Plotted data pictures
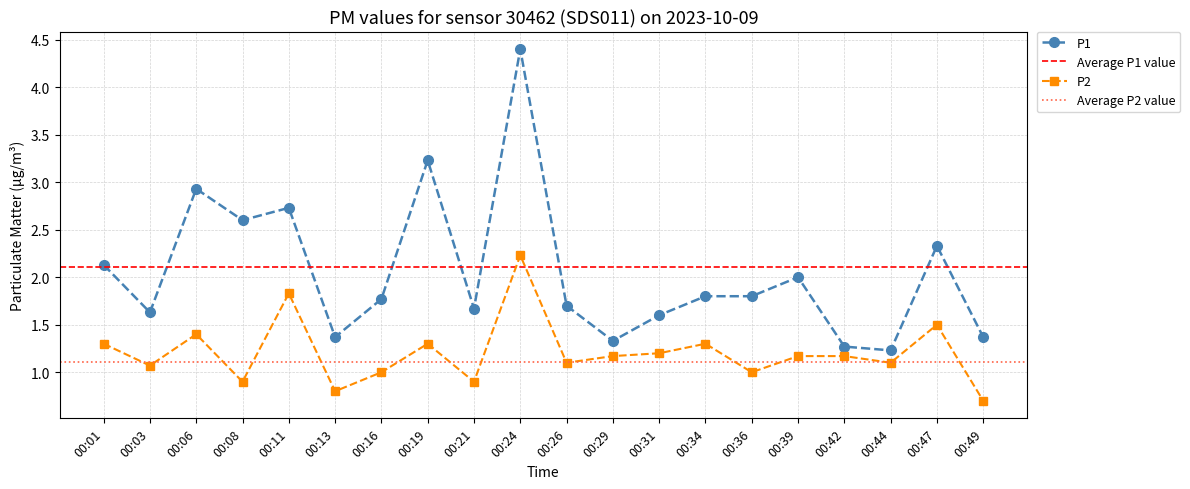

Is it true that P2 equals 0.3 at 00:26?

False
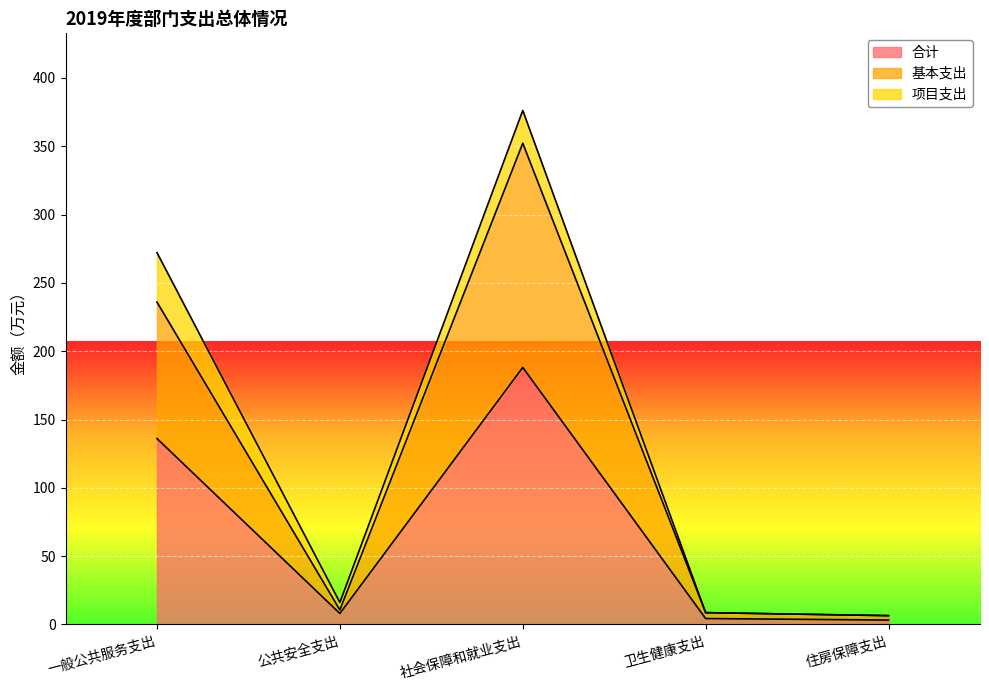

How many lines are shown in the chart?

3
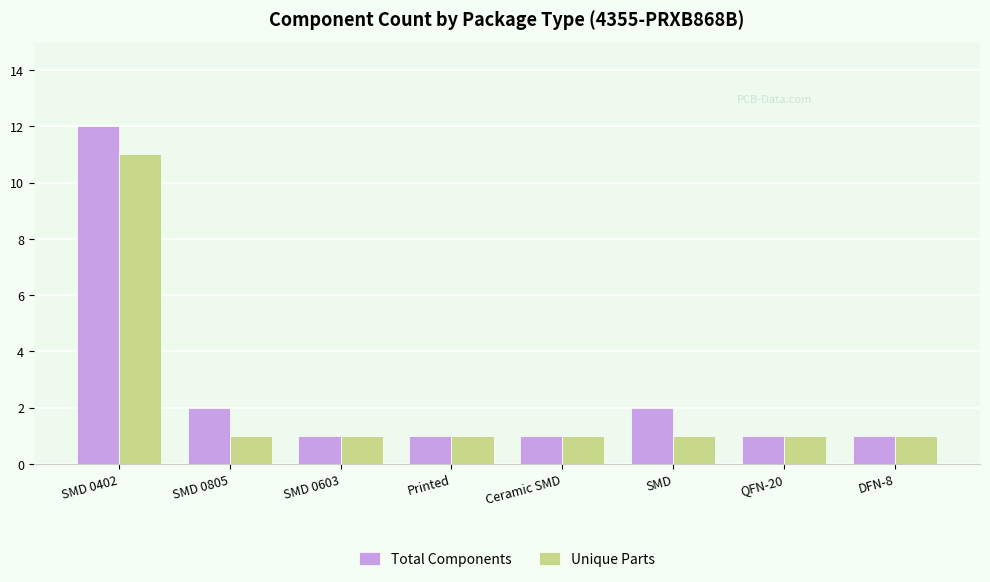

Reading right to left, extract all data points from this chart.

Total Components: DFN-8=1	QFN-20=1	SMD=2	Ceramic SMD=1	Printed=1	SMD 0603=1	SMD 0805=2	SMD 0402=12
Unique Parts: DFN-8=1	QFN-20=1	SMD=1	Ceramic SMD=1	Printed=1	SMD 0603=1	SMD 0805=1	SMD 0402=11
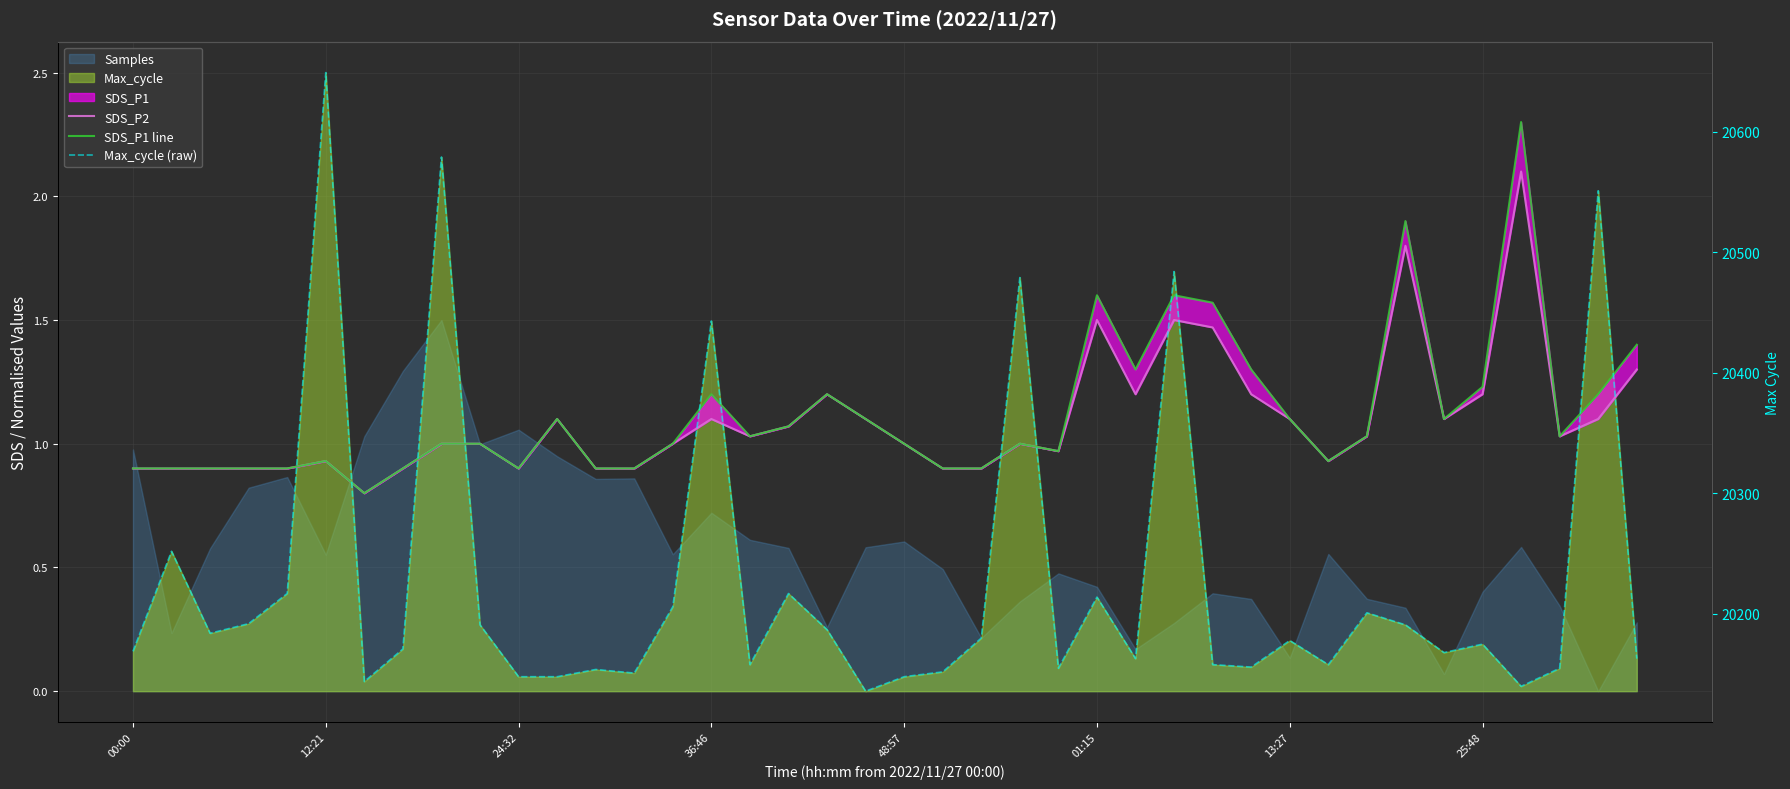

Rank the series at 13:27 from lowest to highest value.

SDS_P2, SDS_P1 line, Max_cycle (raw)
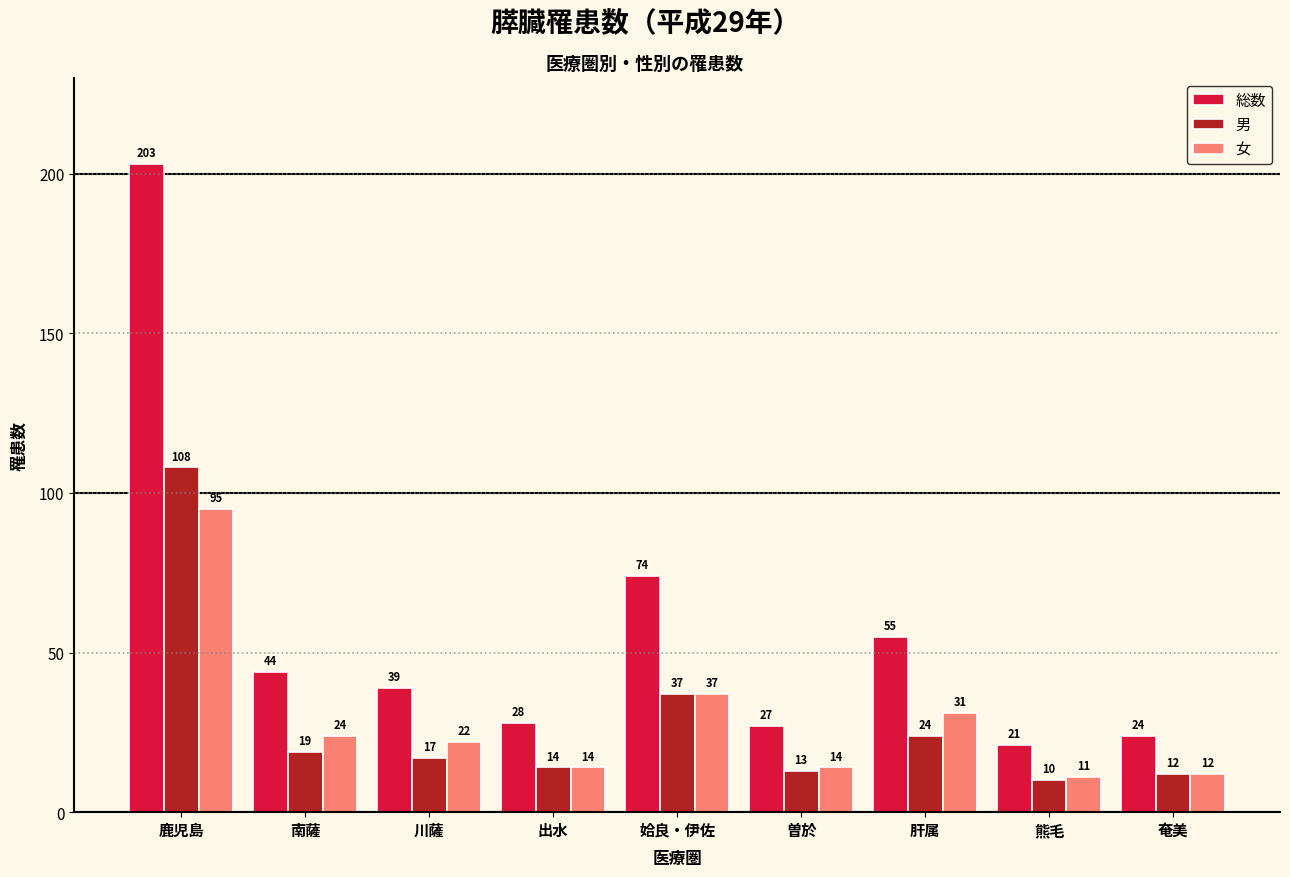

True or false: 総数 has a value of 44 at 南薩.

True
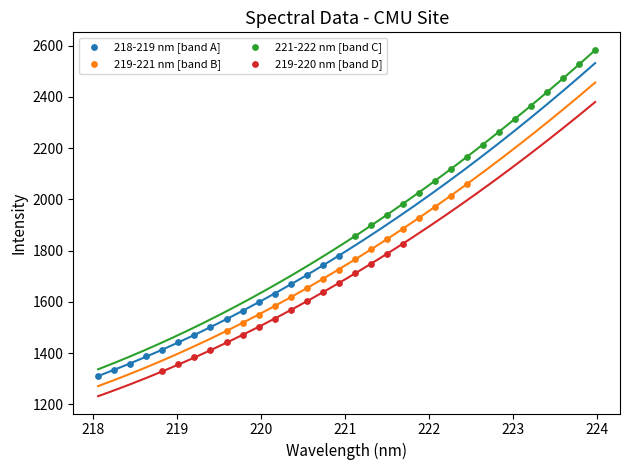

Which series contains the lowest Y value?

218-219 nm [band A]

[WHAT IS EXPECTED] Edit the material starting at the line that has "How many lines are shown in the chart?" and ending after the line that has "Reading right to", replacing "chart" with "graph" and leaving everything else as it is. Omit the pictures from your answer.

[ANSWER TO THE PROBLEM]
How many lines are shown in the graph?

3

Reading right to left, extract all data points from this graph.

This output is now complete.